Sunday, March 18, 2007

近日日圓風波

為什麼日圓勁升? 日圓升怎影響股市和基金?


The article below was provided by ...Anonymous....

See this post for other explainations.

Theory behind "the Jap dollar" on stock market

Written by ...Anonymous..., 16 Mar 07

Japan has one of the largest foreign reserve in the world. What that means is that the Japanese has accumulated a lot of foreign currencies (or money so to speak) through trade in the 70's and 80's. When their economy collapsed in the early 90's (for reasons that are similar to HK in 97), no one is willing to borrow money to invest anymore. To simulate economy growth, the Jap central bank has lowered its interest rate to 0% within a few years. So it will cost absolutely nothing to borrow Yen. "Free" money so to speak.

So you are a foreign investors, looking for investments, what would you do? Jap's rate = 0%, US current interest rate is 5%, Aust ~ 6%, NZ 7%. The easiest thing you can do is to borrow Yen at no cost, convert into US/AUS/NZ and put a fix deposit in the bank for a year, earn the interest rate, and convert back to Yen again. You would have earn the >= 5% of interest. (This practice is referred to as Carry Trade)

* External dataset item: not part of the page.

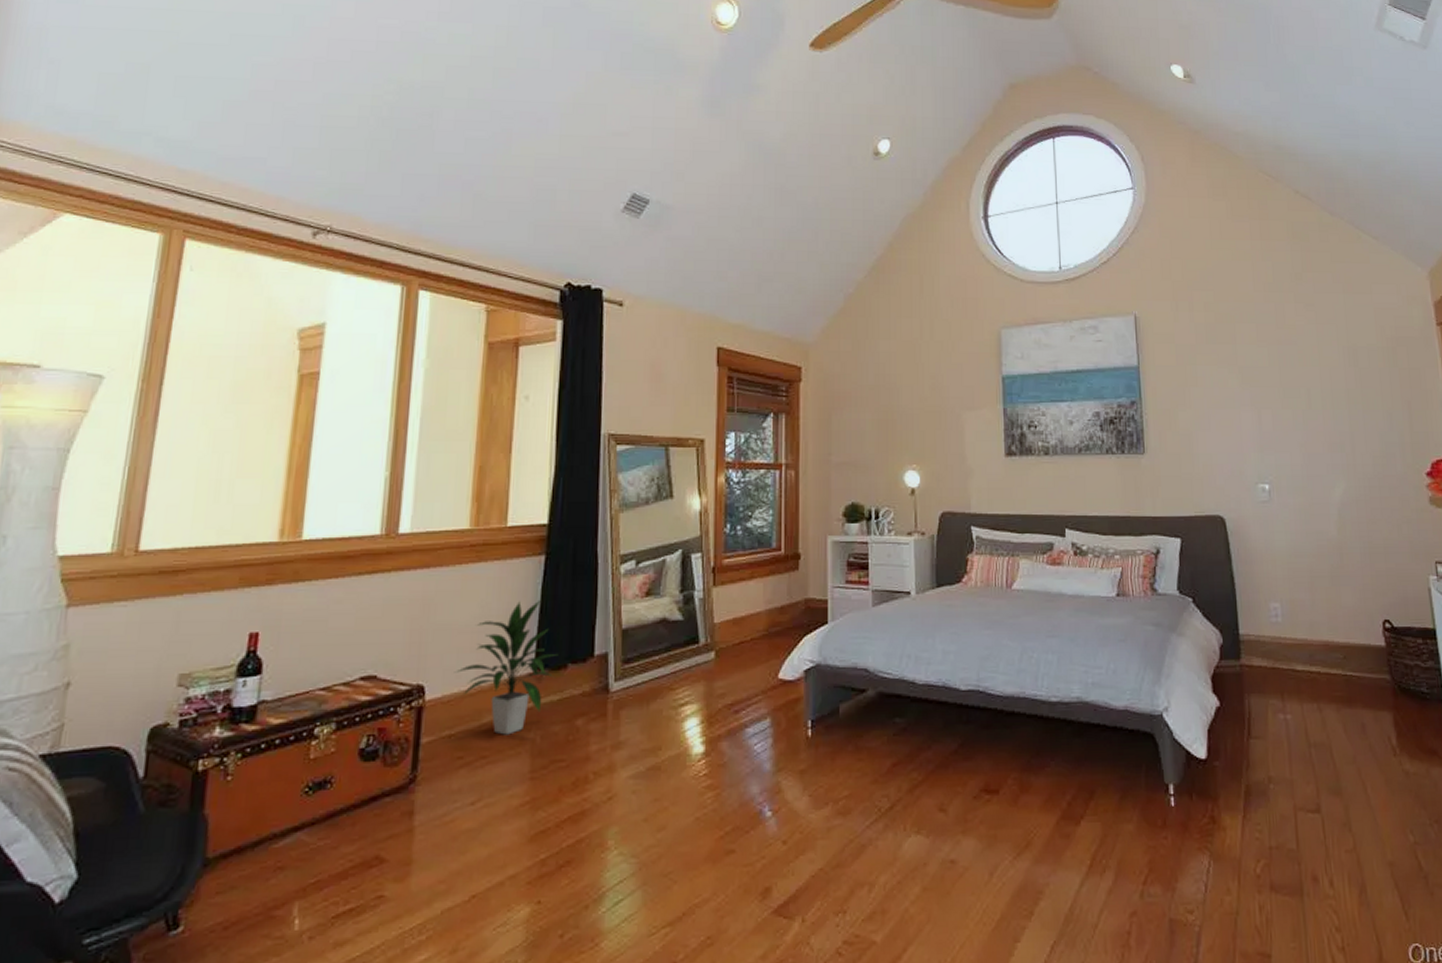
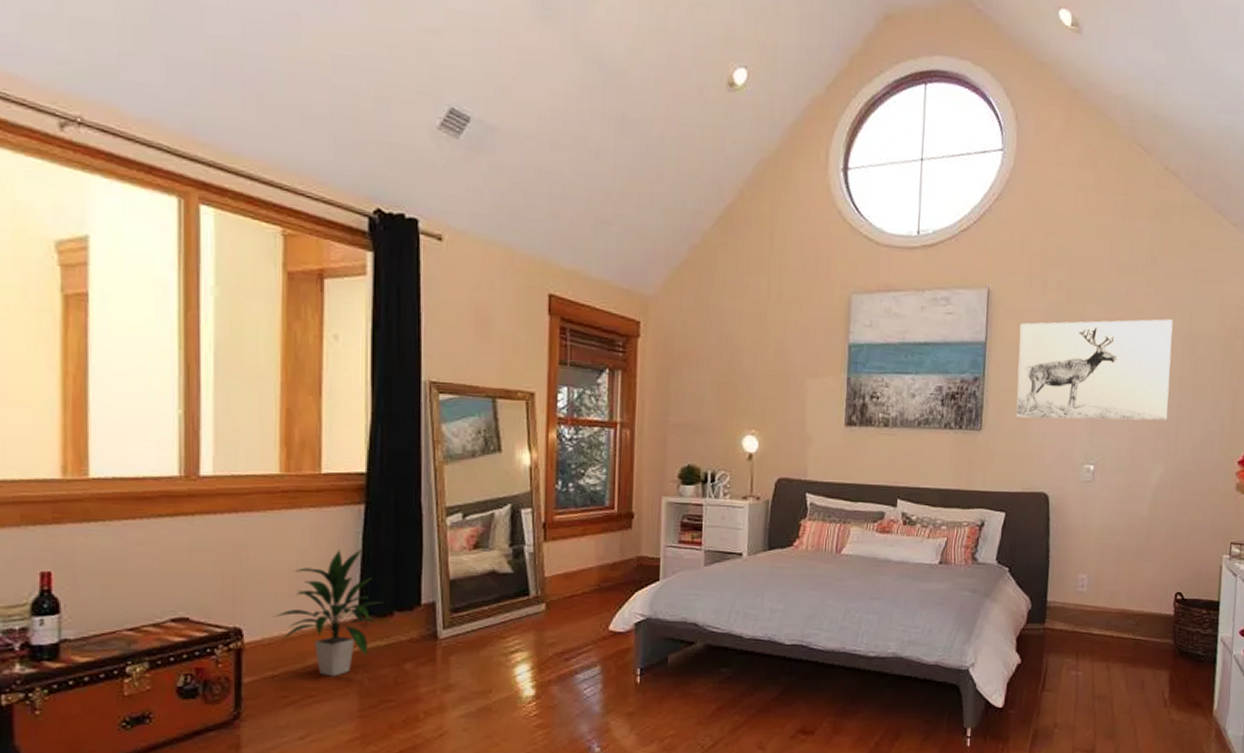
wall art: none [1171,333,1340,439] -> present [1015,319,1173,421]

You may wonder that the exchange rate would have changed so much in a year that the earnings on interest would have gone. Well, this might be true for other countries, but Jap central bank has a notorious reputation to stop the Yen devalued too much to protect the interest of the businesses who rely on exports for profits. So the exchange rate is guaranteed to be pretty stable in the foreseeable future.

Now of course, one don't have to be as conserved as I've mentioned and use the money for fixed deposit. Many of these "free" money would have used in many other ways. Shares, bonds, derivatives, equity...you name it.

So when the Jap central bank rised the interest rate from 0 to 0.5% within a short period of time, the general investment communities was panic since the cost of borrow the "free" money goes up. If your investments is not earning the 0.5% interest rate, than you better return the Yen. And simulatenously a lot of other people is returning the Yen, which pushed the Yen's rate higher (exchange rate). The higher rate would means that the cost of the Yen would be higher, compared to the time when you borrowed it for investment. So more people would return the Yen, and the vicious cycle goes on.

Of course, there are FXXKING millions of reasons why the stock market crashed. And people just love to explain these things.